* Task instructions
The number of lines containing the word "nose" is all you should give; count them in the records below.

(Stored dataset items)
⟨

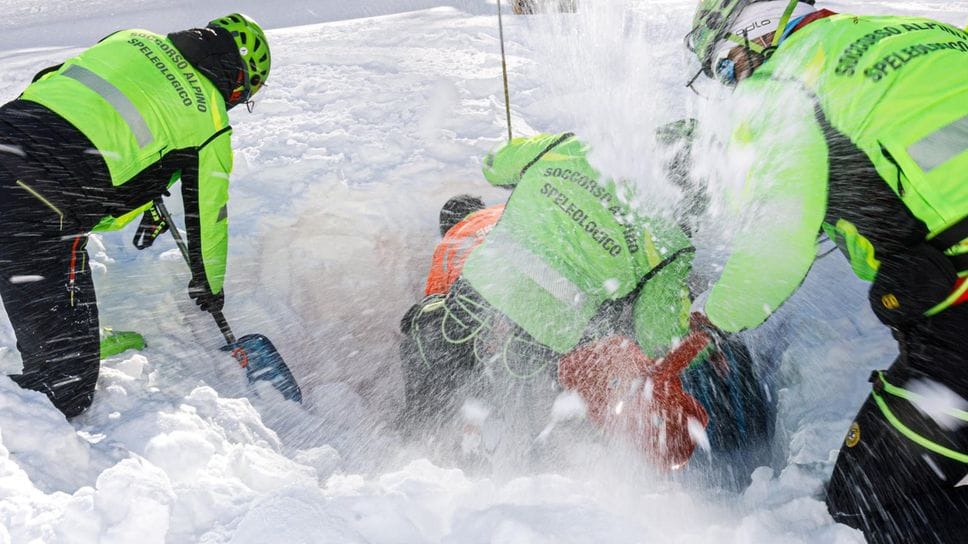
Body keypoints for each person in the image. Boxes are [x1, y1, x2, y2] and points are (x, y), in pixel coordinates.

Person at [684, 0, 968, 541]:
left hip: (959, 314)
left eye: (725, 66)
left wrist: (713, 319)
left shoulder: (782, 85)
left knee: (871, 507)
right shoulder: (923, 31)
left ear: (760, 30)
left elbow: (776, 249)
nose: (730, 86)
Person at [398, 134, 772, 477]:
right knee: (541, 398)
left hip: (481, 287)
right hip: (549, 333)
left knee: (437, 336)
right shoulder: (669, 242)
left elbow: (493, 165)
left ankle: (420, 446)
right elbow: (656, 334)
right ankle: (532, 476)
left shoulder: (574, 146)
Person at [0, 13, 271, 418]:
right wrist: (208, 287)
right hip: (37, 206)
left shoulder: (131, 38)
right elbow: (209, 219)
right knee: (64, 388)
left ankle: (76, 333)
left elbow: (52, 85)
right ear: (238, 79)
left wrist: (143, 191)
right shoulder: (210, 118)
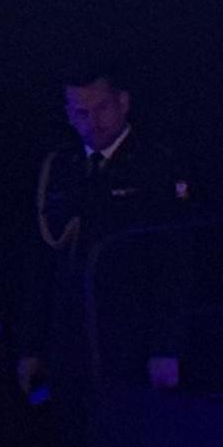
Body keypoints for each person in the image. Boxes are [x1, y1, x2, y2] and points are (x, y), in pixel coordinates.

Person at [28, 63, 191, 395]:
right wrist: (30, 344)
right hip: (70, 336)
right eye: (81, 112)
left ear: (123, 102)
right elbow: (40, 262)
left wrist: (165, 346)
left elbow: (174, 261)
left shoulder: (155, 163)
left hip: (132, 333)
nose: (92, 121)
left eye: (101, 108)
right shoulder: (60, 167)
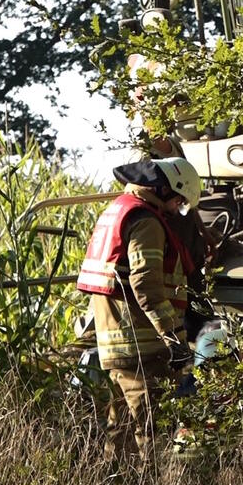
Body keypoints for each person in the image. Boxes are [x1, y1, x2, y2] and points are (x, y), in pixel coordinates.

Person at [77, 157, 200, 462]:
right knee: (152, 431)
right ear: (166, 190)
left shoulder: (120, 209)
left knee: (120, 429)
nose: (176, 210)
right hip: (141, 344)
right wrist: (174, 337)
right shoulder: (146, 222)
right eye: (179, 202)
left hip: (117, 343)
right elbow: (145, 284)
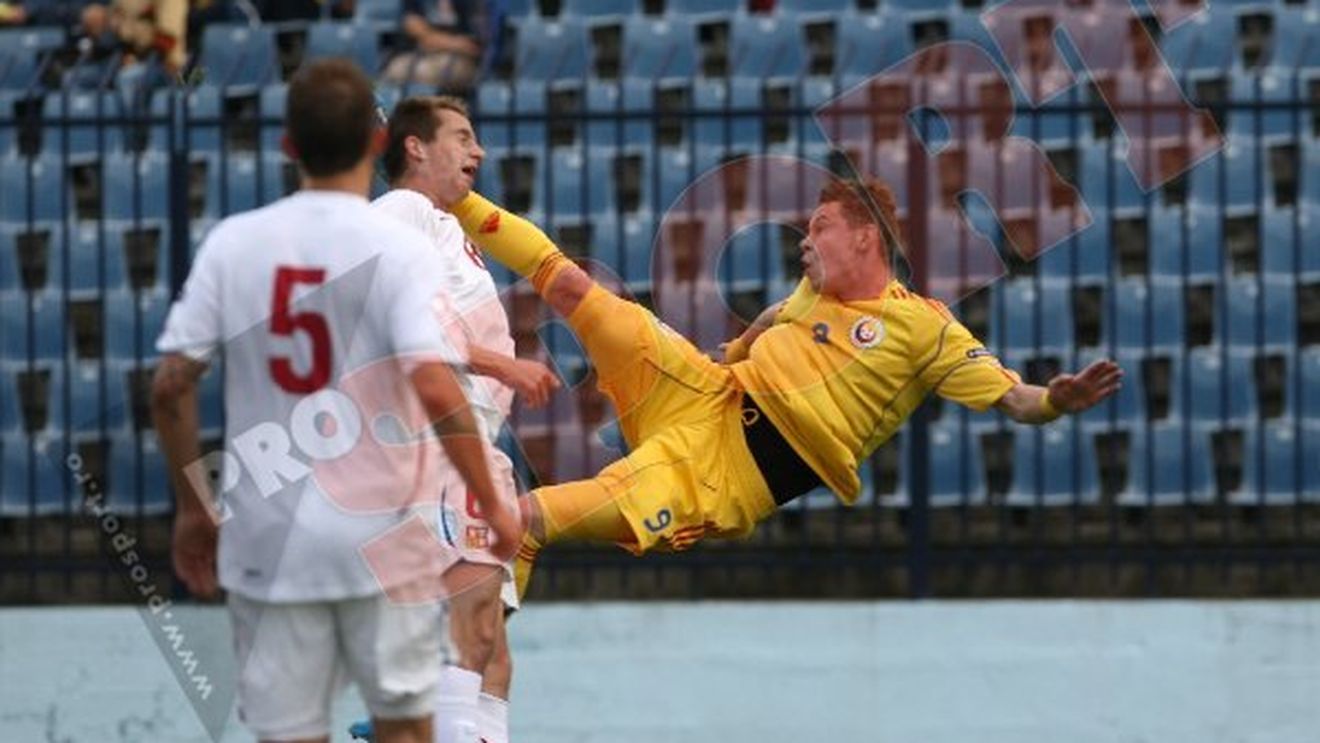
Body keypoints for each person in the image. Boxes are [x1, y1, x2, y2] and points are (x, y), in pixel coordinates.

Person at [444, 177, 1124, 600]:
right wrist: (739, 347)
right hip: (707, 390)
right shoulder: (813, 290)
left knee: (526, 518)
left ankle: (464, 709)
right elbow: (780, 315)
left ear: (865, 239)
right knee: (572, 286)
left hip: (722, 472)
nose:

⟩
⟨

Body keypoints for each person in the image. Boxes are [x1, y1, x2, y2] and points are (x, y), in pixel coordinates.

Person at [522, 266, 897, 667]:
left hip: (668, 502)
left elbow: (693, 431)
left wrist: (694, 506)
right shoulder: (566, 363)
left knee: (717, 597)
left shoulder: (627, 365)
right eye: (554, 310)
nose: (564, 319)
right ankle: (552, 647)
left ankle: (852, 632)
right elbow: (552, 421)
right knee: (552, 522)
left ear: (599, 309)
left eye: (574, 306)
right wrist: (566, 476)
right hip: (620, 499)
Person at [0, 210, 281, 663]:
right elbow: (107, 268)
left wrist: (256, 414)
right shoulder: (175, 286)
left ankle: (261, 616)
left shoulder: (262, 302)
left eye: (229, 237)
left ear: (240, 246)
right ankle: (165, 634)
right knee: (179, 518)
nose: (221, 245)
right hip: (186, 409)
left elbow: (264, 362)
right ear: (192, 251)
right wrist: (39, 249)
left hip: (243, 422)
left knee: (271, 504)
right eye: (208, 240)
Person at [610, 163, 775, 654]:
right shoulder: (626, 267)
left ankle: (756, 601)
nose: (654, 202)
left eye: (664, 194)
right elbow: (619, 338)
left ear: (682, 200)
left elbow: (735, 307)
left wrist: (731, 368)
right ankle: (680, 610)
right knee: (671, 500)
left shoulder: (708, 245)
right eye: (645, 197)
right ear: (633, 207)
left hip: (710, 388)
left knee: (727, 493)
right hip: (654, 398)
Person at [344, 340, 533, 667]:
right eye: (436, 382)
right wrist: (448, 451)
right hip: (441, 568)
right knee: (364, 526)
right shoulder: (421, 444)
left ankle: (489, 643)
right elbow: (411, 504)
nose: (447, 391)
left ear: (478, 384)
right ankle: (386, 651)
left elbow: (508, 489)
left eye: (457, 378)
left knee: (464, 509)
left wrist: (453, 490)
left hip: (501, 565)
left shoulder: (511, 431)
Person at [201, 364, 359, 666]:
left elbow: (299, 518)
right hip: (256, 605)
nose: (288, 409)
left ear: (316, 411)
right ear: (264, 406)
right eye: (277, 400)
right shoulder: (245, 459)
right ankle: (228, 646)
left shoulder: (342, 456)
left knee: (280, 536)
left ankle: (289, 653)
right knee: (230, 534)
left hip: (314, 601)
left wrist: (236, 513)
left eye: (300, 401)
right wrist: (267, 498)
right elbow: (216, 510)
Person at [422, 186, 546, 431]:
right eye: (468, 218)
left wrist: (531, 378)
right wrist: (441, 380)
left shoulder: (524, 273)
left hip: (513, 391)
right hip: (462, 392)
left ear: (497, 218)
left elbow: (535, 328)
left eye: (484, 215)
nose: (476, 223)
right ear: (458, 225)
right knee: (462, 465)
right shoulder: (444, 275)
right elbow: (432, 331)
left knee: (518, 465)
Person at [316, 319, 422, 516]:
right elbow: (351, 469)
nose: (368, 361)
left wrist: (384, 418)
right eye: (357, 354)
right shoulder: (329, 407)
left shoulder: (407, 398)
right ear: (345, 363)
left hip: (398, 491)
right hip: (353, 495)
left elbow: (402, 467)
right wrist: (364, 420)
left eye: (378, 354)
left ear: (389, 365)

⟩

* Solved problem
11